According to him, the foundations of social networks were started in the late 1990s with the likes of eGroups/Online, ICQ, Evite and many more. These networks weren’t explicitly described as such back then but they were the underpinnings of these communications platforms. In early 2000, as developers and entrepreneurs began to comprehend the nature of these networks and the power it could generate by fully and clearly defining or formulating its structure, Friendster, Tribe, Orkut, LinkedIn, Spoke emerged and thus began the era of Social Networks 2.0. These services allowed users to organize their recreational and business networks. The primary focus of these services then as they were first built was to enable the creation, growth and management of an explicit social network. As the excitement and energy around pure play social networks began to wane, it became clear that the building and management of a social network was not, in and of itself, a compelling consumer experience. Even Dana Boyd wondered whether MySpace is just a fad as Friendster has lost its steam. This now posed another challenge to entrepreneurs as they came to recognize that users and their interests or desires are significant and important considerations in building social networks.

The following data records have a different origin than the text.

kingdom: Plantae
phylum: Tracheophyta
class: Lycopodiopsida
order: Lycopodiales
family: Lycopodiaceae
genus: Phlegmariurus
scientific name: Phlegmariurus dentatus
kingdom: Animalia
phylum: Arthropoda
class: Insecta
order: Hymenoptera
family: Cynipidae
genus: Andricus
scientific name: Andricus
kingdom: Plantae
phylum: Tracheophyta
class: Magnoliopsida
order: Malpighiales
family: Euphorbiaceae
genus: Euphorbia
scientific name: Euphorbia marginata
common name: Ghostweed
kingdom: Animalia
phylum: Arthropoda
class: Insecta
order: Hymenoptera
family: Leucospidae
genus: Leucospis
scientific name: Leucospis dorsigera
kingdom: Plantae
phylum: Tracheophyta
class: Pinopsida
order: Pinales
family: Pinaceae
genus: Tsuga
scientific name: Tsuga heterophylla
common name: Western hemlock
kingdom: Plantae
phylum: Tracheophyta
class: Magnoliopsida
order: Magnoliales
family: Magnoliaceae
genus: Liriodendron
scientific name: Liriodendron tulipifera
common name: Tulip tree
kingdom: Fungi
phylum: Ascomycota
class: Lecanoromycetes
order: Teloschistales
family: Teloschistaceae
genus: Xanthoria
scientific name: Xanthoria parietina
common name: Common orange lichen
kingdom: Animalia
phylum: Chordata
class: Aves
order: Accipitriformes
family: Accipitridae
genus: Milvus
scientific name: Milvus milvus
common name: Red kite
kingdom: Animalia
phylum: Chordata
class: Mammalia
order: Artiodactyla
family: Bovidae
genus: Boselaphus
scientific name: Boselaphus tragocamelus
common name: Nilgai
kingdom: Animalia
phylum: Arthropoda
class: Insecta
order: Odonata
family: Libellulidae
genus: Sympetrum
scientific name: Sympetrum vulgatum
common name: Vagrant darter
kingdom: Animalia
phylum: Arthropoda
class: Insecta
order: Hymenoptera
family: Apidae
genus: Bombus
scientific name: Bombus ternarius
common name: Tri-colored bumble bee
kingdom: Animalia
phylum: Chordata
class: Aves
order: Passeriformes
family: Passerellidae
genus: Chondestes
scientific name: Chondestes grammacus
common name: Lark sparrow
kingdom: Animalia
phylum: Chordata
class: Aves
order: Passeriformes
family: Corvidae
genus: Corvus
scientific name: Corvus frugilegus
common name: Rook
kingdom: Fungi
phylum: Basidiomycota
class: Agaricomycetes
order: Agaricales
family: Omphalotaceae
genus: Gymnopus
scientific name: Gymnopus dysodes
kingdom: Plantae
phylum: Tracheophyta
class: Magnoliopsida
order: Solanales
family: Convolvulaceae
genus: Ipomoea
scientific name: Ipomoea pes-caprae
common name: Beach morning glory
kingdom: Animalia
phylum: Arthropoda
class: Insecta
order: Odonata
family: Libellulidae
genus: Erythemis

The power of the individual user has never been magnified with yet another tool, blogs. The phenomenal surge in the number of bloggers has taken the internet by storm. Blogherald’s count as of July 2005 was at least 70 million blogs. Worldwide. And nothing is more powerful and effective than word of mouth and blogs has now become a voice and a force to reckon with as proven during the last US Presidential elections.
Stephen Baker and Heather Green of Business Week Magazine had the right idea when they said Look past the yakkers, hobbyists, and political mobs. Your customers and rivals are figuring blogs out. Our advice: Catch up...or catch you later… No wonder everybody’s scrambling to jump on the bandwagon.
Glenn Reynolds has made an interesting analogy between journalism and making beer to demonstrate the power of blogging and how it has shaken the mainstream media. Even without formal training and using cheap equipment, almost anyone can make beer. The quality may be variable, but the best home-brews are tastier than the stuff you see advertised during the Super Bowl. This is because big brewers, particularly in America, have long aimed to reach the largest market by pushing bland brands that offend no one. The rise of home-brewing, however, has forced them to create “micro-brews” that actually taste of something.
And in every region in the world, home-brewed beers are the ones that get the largest slice of the cake. Here in Manila, Heineken, Budweiser and other brands have tried to get their own slice of the cake too but they just couldn’t compete with our San Miguel and sister brand Red Horse. So is the case in China. In Germany. Or anywhere for that matter. The thing is, home-brewed beer has the inherent and distinctive taste that is and will always be preferred by any local community.
I think I have to sample different kinds of beer to discover the compelling reason behind a community’s loyalty to their own beer. And see if the same can be applied to online communities. San Miguel anyone?